Vice-eerste minister en minister van Binnenlandse Zaken

Vraag nr. 203 van de heer Anciaux d.d. 17 januari 1997 (N.) :
Optreden tegen neonazistische organisaties tijdens de IJzerbedevaart.

Op 28 februari 1996 stelde ik aan u een schriftelijke parlementaire vraag (vraag nr. 100) betreffende de « mogelijkheden tot optreden tegen nationaal-socialistische organisaties, bijeenkomsten en dergelijke ». In bijlage van deze vraag bezorgde ik u een bestelformulier van de verzenddienst Excalibur uit Brugge. Ik stipte toen aan dat deze bestelformulieren en allerlei verboden propagandamateriaal tijdens de IJzerbedevaart onder andere massaal te verkrijgen was in het café « Het Hof van Vlaanderen » te Diksmuide. Eveneens wees ik erop dat extreem-rechtse hordes, zoals de talrijke aanwezige skinheads, geen uitstaans hebben met het pacifistisch en democratisch streven van de Vlaamse Beweging. Ik vroeg dan ook aan u wat u zou ondernemen om dergelijke organisaties te verwijderen uit het straat- en « zaal »-beeld van Diksmuide.

Als antwoord op mijn vraag stipte u aan dat de verspreiding van nationaal-socialistische propaganda inderdaad ontoelaatbaar is. Ik deel uw mening dat dit een vertrekpunt dient te zijn. U antwoordde bovendien het volgende : « Daarenboven werd er door de lokale overheid tijdens de bedoelde dagen een verbod uitgevaardigd tot het dragen, uitdelen, verkopen, of in het bezit hebben van elke publicatie die de orde kan verstoren en of de openbare opinie kan kwetsen. » Niettegenstaande de inspanningen die u en de lokale overheid reeds hebben ondernomen merk ik dat de verkoop (ook buiten « Het Hof van Vlaanderen ») van nazistische en racistische literatuur, muziek, vlaggen, enz. ongestoord kon gebeuren in augustus 1996. Zelfs het in mijn parlementaire vraag van 28 februari 1996 aangekaarte Excalibur kon men aantreffen in een café vlak naast « Het Hof van Vlaanderen ».

Het hoeft geen betoog dat de aanwezigheid van dergelijke racistische en nazistische propaganda een zeer grote aantrekkingskracht uitoefent op neonazi's uit heel Europa. De gewelddadigheden die ook dit jaar door hun aanwezigheid zijn ontstaan, zijn mijns inziens dan ook vrij logisch te verklaren.
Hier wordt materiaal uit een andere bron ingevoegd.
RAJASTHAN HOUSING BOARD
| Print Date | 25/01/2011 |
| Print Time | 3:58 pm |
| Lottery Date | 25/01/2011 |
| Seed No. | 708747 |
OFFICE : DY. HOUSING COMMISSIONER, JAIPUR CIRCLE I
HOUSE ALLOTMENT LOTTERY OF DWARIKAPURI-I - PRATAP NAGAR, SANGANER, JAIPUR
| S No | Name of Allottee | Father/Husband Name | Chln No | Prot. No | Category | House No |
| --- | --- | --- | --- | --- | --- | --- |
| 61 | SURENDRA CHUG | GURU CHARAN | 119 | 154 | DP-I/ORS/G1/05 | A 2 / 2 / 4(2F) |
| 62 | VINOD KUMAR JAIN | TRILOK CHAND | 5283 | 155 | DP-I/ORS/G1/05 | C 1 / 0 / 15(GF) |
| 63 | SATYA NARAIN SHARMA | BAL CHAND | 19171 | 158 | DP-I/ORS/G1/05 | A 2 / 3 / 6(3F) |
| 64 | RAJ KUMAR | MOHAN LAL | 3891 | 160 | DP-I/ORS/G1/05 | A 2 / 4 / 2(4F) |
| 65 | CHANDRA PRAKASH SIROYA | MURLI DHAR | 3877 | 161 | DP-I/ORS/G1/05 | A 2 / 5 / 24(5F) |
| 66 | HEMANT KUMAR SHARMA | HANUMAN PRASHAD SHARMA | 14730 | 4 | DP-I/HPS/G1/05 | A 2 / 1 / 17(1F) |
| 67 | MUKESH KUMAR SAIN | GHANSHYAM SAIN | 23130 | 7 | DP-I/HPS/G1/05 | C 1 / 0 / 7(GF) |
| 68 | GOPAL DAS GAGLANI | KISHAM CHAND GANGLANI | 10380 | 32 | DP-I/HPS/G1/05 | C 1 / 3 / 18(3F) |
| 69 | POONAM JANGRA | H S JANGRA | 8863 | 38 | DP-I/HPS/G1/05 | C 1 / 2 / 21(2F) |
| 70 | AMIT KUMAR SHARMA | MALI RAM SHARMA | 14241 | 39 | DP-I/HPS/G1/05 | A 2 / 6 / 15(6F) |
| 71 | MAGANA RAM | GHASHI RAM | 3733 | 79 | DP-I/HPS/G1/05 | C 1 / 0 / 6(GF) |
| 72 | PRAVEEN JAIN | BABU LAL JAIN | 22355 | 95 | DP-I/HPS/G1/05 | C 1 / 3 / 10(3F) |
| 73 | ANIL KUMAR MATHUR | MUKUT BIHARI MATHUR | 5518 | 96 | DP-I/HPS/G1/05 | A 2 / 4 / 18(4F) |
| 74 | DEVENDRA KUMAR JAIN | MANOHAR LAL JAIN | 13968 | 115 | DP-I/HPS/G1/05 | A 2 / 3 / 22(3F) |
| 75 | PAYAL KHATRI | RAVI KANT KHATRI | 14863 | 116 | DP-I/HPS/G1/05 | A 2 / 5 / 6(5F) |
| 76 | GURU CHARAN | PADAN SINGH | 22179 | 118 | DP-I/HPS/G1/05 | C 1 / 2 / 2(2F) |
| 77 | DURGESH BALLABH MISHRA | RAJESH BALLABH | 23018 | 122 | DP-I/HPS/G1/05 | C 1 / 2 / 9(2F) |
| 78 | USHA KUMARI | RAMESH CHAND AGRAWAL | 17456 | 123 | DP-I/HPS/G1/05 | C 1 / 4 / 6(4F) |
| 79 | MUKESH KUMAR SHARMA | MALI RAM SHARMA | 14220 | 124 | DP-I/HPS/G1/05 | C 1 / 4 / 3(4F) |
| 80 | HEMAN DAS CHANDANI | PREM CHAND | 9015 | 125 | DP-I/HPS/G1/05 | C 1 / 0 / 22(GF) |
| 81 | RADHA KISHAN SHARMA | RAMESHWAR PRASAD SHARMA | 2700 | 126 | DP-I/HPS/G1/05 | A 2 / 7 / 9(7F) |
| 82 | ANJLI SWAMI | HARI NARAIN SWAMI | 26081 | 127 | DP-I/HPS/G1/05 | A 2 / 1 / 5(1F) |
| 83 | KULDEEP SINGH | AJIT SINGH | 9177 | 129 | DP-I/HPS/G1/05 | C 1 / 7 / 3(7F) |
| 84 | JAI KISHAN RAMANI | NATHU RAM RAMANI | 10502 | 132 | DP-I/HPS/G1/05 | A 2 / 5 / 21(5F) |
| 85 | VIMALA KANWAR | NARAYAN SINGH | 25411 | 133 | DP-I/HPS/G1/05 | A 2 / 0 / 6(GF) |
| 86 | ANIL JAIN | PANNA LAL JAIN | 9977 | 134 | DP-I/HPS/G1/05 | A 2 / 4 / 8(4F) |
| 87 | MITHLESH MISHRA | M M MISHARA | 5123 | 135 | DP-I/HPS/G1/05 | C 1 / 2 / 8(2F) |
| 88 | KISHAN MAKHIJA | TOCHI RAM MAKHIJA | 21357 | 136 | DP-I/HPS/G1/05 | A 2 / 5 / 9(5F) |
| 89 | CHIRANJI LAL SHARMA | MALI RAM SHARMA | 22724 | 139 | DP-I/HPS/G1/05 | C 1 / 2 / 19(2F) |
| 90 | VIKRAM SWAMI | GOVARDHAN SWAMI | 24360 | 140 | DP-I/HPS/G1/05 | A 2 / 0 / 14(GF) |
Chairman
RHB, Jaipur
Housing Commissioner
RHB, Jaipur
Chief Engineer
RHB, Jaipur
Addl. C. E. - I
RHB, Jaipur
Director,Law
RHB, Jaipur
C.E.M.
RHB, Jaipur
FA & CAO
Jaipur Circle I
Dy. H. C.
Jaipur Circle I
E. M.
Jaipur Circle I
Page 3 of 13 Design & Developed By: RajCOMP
Van de geachte minister van Binnenlandse Zaken had ik graag op de volgende vragen een antwoord verkregen :

1. Welke stappen zal de geachte minister ondernemen opdat er dit jaar voor de eerste keer sinds lange tijd effectief geen nazistische en racistische literatuur, CD's, enz. meer te verkrijgen zou zijn in Diksmuide ?

2. Wat is de kostprijs van de ordehandhaving tijdens deze dagen ? Hoeveel rijkswachters, BOB'ers werden er ingezet ? Is de geachte minister er zich bewust van dat bij een adequaat optreden tegen de verspreiding van deze door de wet verboden propaganda de aantrekkingskracht van de IJzerbedevaart op gewelddadige skinheads, enz. definitief zou verminderen waardoor de kostprijs van de ordehandhaving tijdens deze dagen niet zo hoog zou zijn ?

3. Waarom werd er tijdens de laatste editie blijkbaar niet opgetreden tegen bepaalde extreem-rechtse stands (onder andere Excalibur) die de wet overtraden en dit alhoewel er, blijkens het antwoord van de geachte minister op mijn parlementaire vraag, een verbod was uitgevaardigd door de lokale overheid ? Is er verhinderd geworden dat bepaalde organisaties hun stand installeerden ? Om welke organisaties ging het hier en wat wensten zij te verkopen ? Heeft men echt niet gemerkt dat de personen van Excalibur hun stand in het bewuste café installeerden en dit ondanks het gegeven dat de politionele diensten zo massaal aanwezig waren en reeds verscheidene dagen vóór de IJzerbedevaart ter plaatse waren ?

4. Wat vindt de geachte minister belangrijker : de grondwettelijke gewaarborgde vrije meningsuiting om op te roepen tot het uitroeien van andere rassen en het liquideren van politieke tegenstanders of het politioneel optreden tegen organisaties die in overtreding zijn met de antiracismewet van 1981 en de antinegationismewet van 1995 ? Handelt de geachte minister hiernaar of is er sprake van een gebrek aan wil om daadwerkelijk « een grote kuis » te houden in de straten van Diksmuide ?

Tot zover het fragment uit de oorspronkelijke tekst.